Puasa dan Pendidikan Multikultural
TUHAN
mendeklarasikan diri-Nya sebagai rabb, atau pendidik, seperti yang tertuang
dalam salah satu ayat pada surah al-Fatihah, al-hamdu lillahi rabb
al-alamiin.... Kata rabb merupakan turunan dari kata rabaaatautarbiyah yang
bermakna mendidik dan pendidikan. Akan tetapi, Tuhan tidak kontak langsung
dengan manusia. Fungsi pendidikan Dia laksanakan melalui berbagai kewajiban
syar’i yang diperintahkan kepada umat manusia, baik yang berimplikasi hukum
wajib atau sunah.
Berbagai
kewajiban syar’i selalu berdimensi pendidikan.
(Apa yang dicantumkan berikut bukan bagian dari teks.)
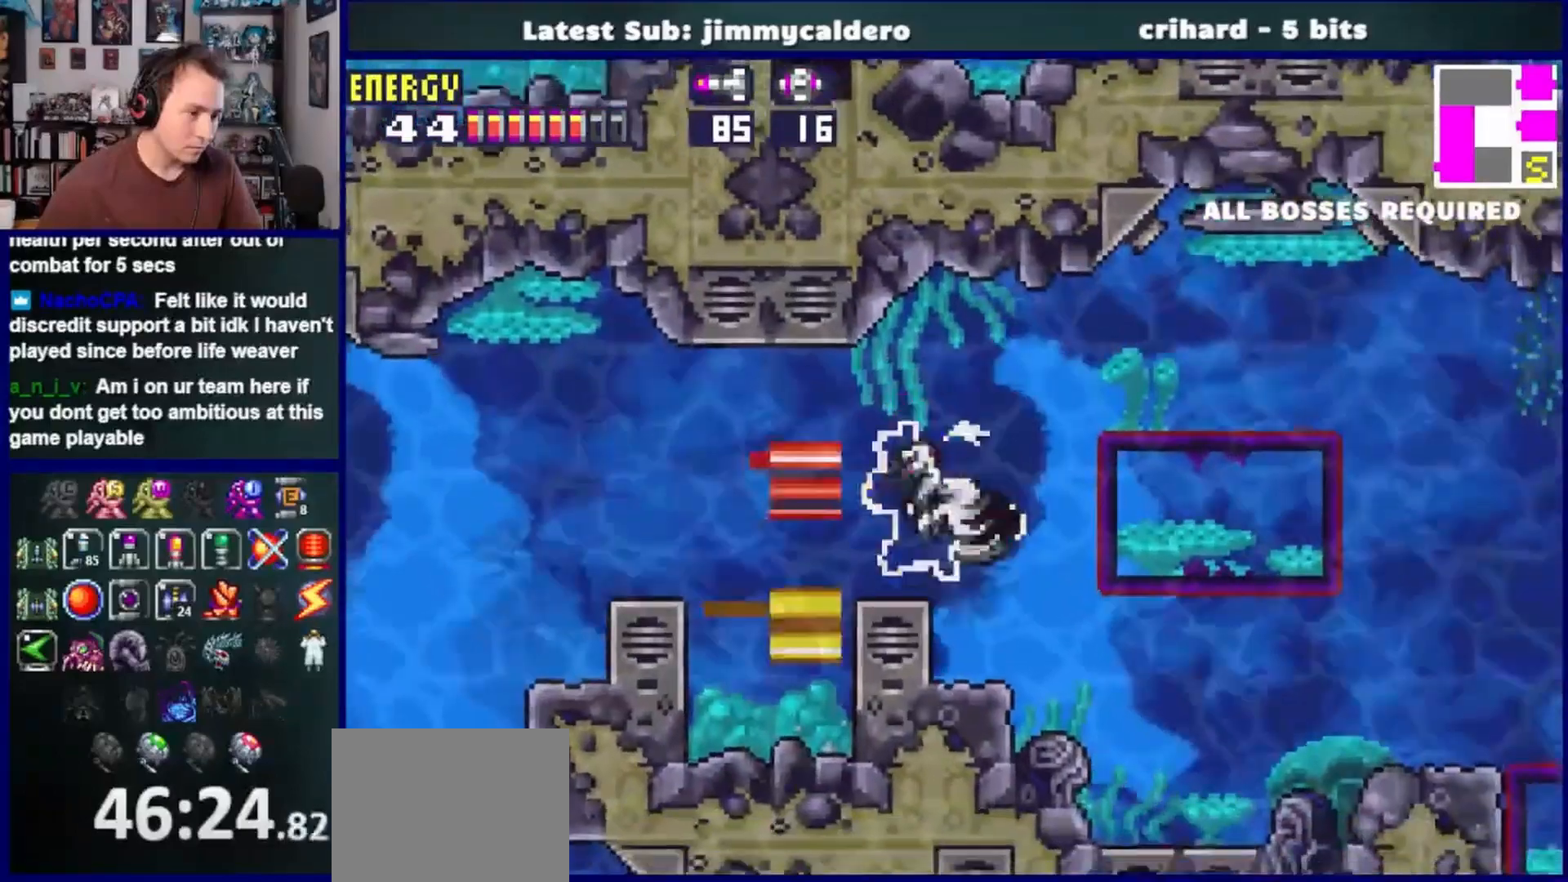
{"dt_ms": 500, "buttons": ["DPAD_RIGHT"], "left_stick": "center", "right_stick": "center", "events": [[217, "SQUARE", "down"], [283, "SQUARE", "up"], [383, "SQUARE", "down"], [450, "SQUARE", "up"]]}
Banyak dimensi pendidikan bisa
disimpulkan dalam pelaksanaan salat, mulai membangun tradisi disiplin waktu,
membangun budaya bersih, hingga membina sikap kejujuran dan lainnya. Demikian
pula dengan ibadah zakat dan puasa, yang pada bulan ini semua umat Islam
menyambutnya dengan penuh sukacita karena penuh makna dan bahan ajar.
Akan
tetapi, di tengah-tengah kegembiraan menyambut bulan penuh barakah tersebut,
umat Islam Indonesia masih saja menghadapi kenyataan yang kurang elok bila
dilihat dari dimensi kebersamaan, yakni mengawali dan mengakhiri Ramadan dalam
hari dan tanggal berbeda karena penggunaan metodologi penetapan pergantian
bulan yang berbeda.
Pada 2012,
Muhammadiyah menetapkan 1 Ramadan pada Jumat (20/7) karena ijtimak terjadi pada
Kamis (19/7) pukul 11.00 WIB. Dengan demikian, Syakban sudah habis di Kamis
kendati posisi hilal Indonesia bagian Barat masih dalam 1,30 derajat di atas
ufuk. Berdasarkan hasil penglihatan dengan perhitungan (ru’yah bi al-hisab),
Kamis adalah hari terakhir Syakban dan malam Jumat sudah merupakan malam
pertama Ramadan. Karena itu Muhammadiyah menetapkan Jumat hari pertama Ramadan
dan hari pertama berpuasa bagi umat Islam.
Akan
tetapi, pemerintah dengan berbagai aliran keagamaan Islam yang ada di Indonesia
menggunakan metodologi lain, yakni melihat bulan dengan mata kepala (ru’yah bi
al-ain) atau dengan bantuan alat. Ramadan tiba jika bulan sabit (hilal)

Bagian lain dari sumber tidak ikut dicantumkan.